An almost daily scene at Healing Hooves is provided by our border collie, Maggie, who has huge instincts to chase anything that moves, including the horses. We could choose to see Maggie’s behaviour as inappropriate, dangerous and annoying. All of which can be true. We thus do everything we can to keep Maggie and the horses safe, by controlling the circumstances through fencing, supervision and training, and redirecting Maggie to chase something safer (her ball) when her instincts overpower her.

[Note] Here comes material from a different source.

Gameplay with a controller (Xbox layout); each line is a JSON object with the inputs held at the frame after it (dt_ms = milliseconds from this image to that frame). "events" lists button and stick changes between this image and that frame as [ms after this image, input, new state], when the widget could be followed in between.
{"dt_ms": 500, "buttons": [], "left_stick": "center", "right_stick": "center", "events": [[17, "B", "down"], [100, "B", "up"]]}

Yet this ‘inappropriate behaviour’ presents us with great opportunity. Opportunity to talk about what is going on for Maggie with children – and adults -who may be experiencing similar emotions and also engaging in behaviours which have been deemed inappropriate, dangerous or annoying. If you’d like to see this example explored in more depth, check out our article, Life Lessons from a Border Collie: E-motion Needs to Move

Every day I am grateful to my animals for all that they do to make my work possible and to provide both my clients and myself with all these opportunities to learn, heal and grow. In fact I distinctly remember a job interview from almost twenty years ago when I was presented with a number of client scenarios and asked “what would you do?”  All my responses involved interacting with, observing or talking about an animal. Since the interview was for a job within a non animal context my answers did not lead to my being hired! And that is something else I am grateful for as it helped lead to the existence of Healing Hooves!